Reddit is a popular place for AI companies to scrape, thanks to the large quantity of user-generated content on a vast array of subjects. Reddit has signed a deal with Google allowing the company to use the site’s content, but other companies appear to be continuing their efforts to scrape the site.

The company says it will make changes to address the issue.

In the coming weeks, we’ll update our Robots Exclusion Protocol (robots.txt file), which gives high-level instructions about how we do and don’t allow Reddit to be crawled by third parties. Along with our updated robots.txt file, we will continue rate-limiting and/or blocking unknown bots and crawlers from accessing reddit.com. This update shouldn’t impact the vast majority of folks who use and enjoy Reddit. Good faith actors – like researchers and organizations such as the Internet Archive – will continue to have access to Reddit content for non-commercial use.

Mark Graham, Director, Wayback Machine at Internet Archive, praised Reddit’s position.

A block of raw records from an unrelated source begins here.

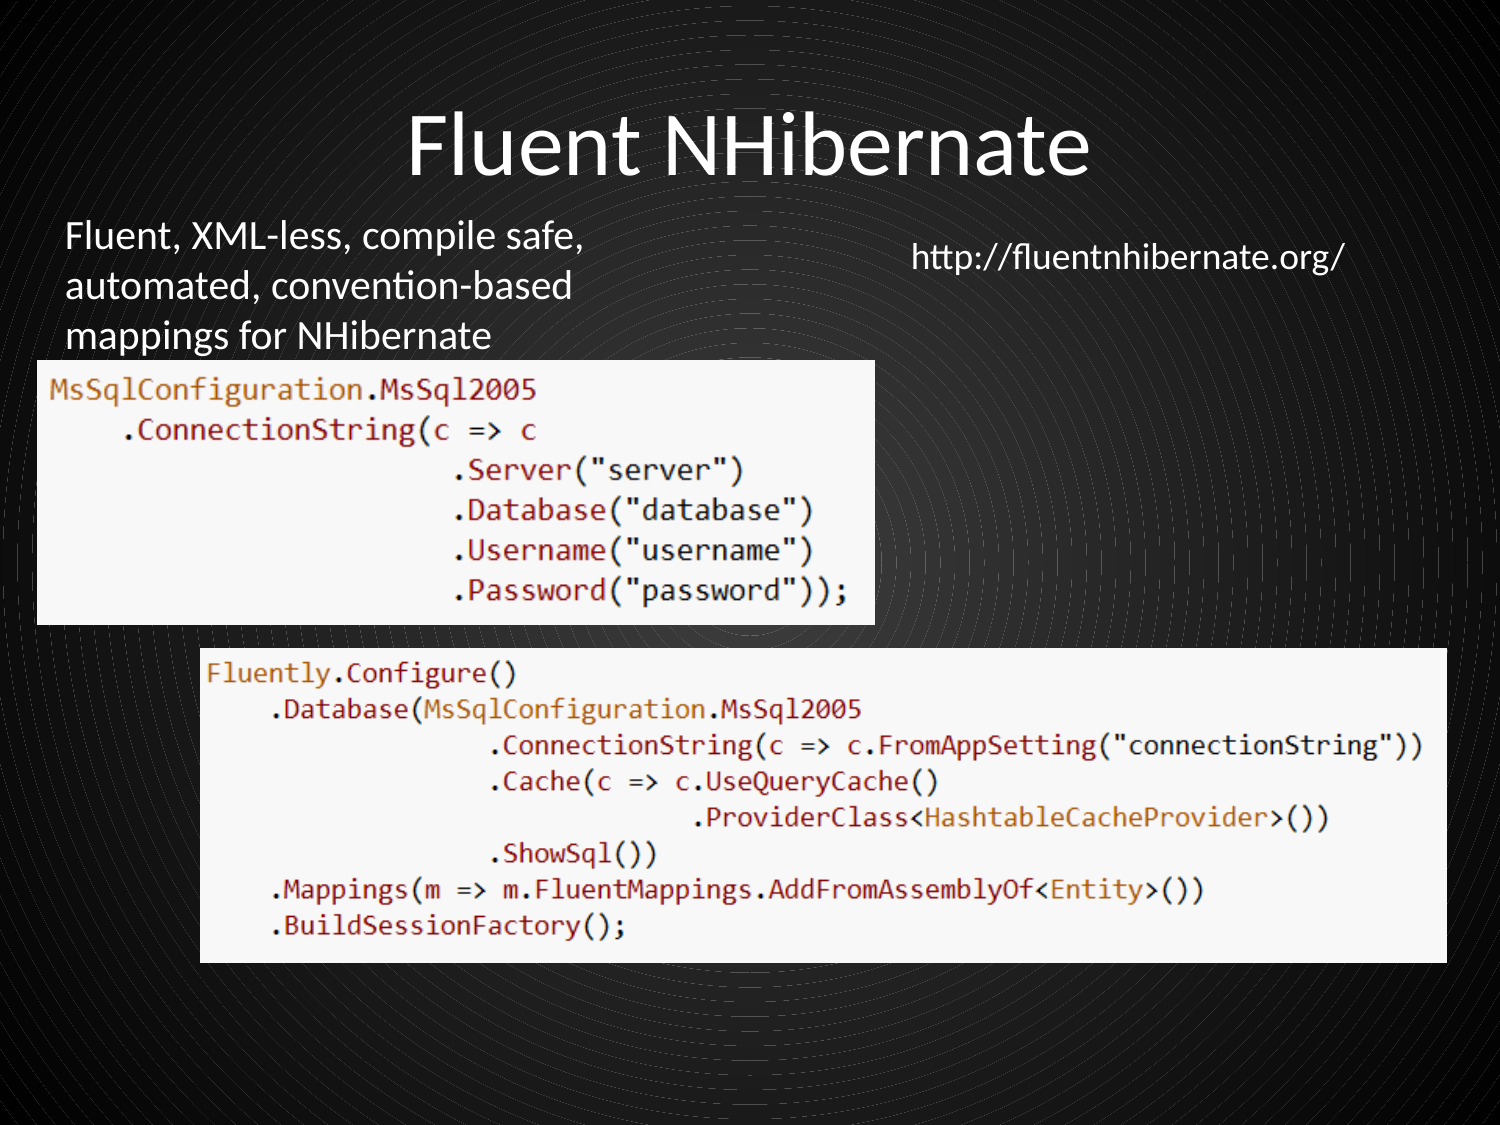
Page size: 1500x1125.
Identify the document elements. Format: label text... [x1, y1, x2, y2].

text_box http://fluentnhibernate.org/ [896, 224, 1361, 285]
text_box Fluent, XML-less, compile safe, automated, convention-based mappings for NHibernate [50, 200, 750, 359]
picture [199, 648, 1448, 963]
title Fluent NHibernate [75, 45, 1425, 233]
picture [37, 360, 876, 626]
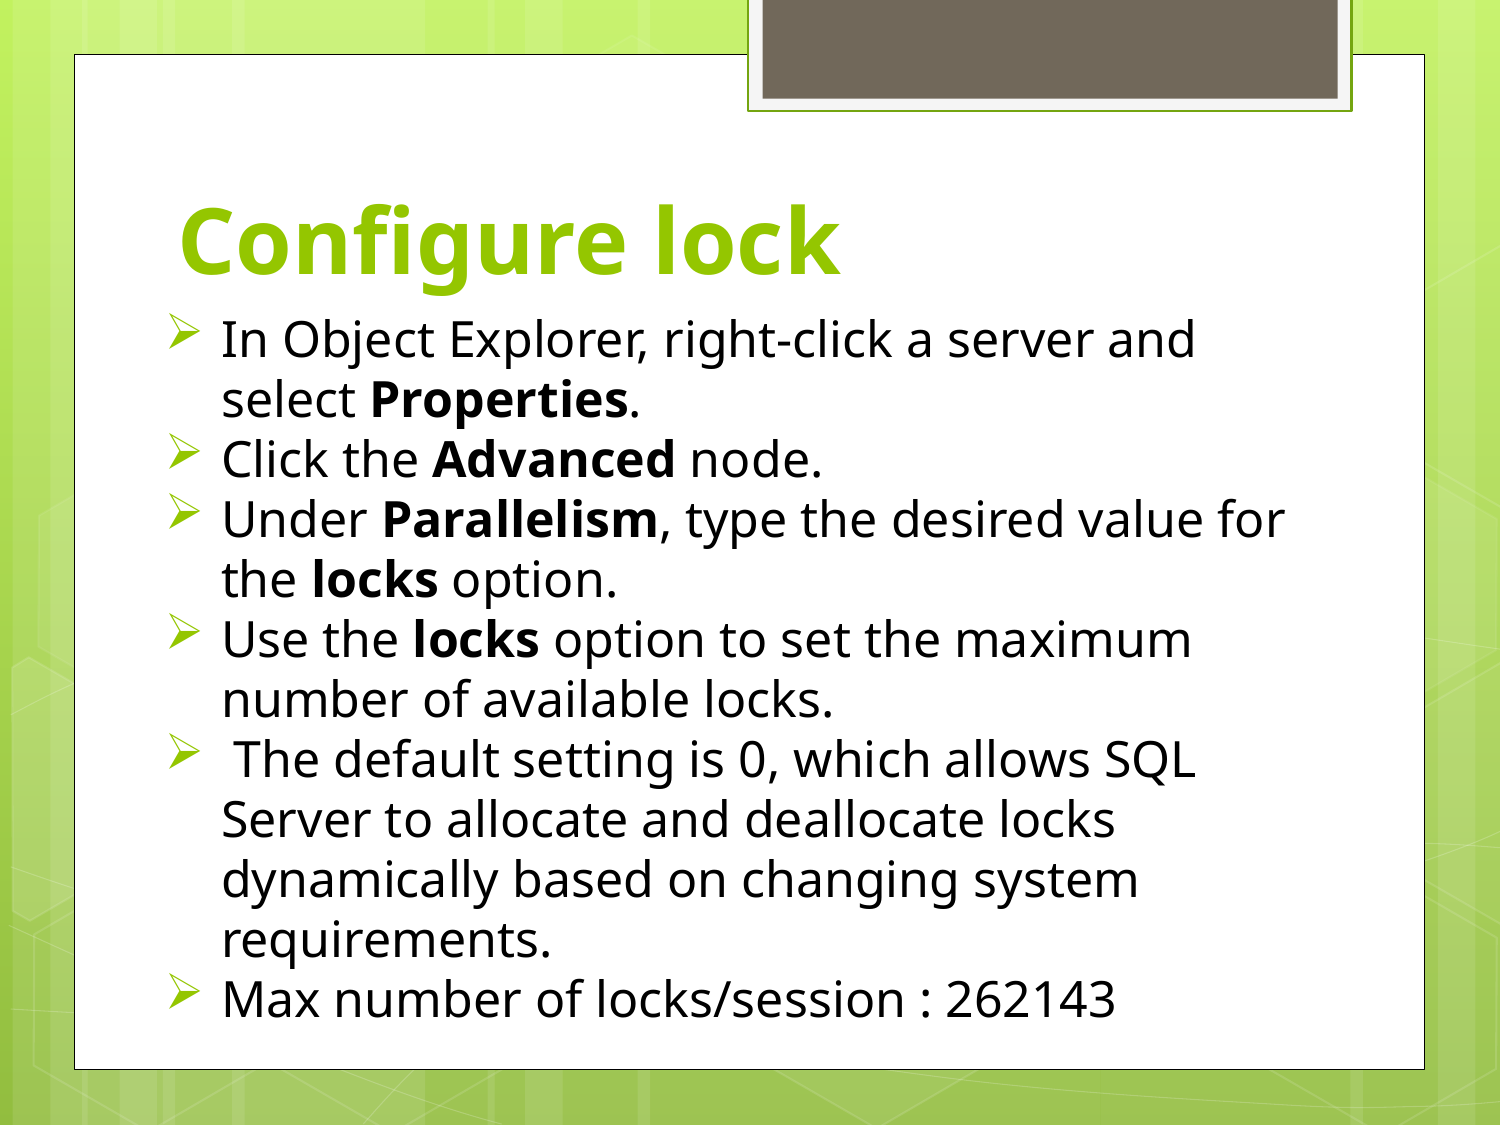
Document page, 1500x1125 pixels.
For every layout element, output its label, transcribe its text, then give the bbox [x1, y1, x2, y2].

text_box In Object Explorer, right-click a server and select Properties. Click the Advanced node. Under Parallelism, type the desired value for the locks option. Use the locks option to set the maximum number of available locks. The default setting is 0, which allows SQL Server to allocate and deallocate locks dynamically based on changing system requirements. Max number of locks/session : 262143 [149, 299, 1338, 1035]
title Configure lock [162, 112, 1315, 299]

“The Internet Archive is grateful that Reddit appreciates the importance of helping to ensure the digital records of our times are archived and preserved for future generations to enjoy and learn from,” said Graham. “Working in collaboration with Reddit we will continue to record and make available archives of Reddit, along with the hundreds of millions of URLs from other sites we archive every day.”

Reddit emphasized that organizations must abide by its policies.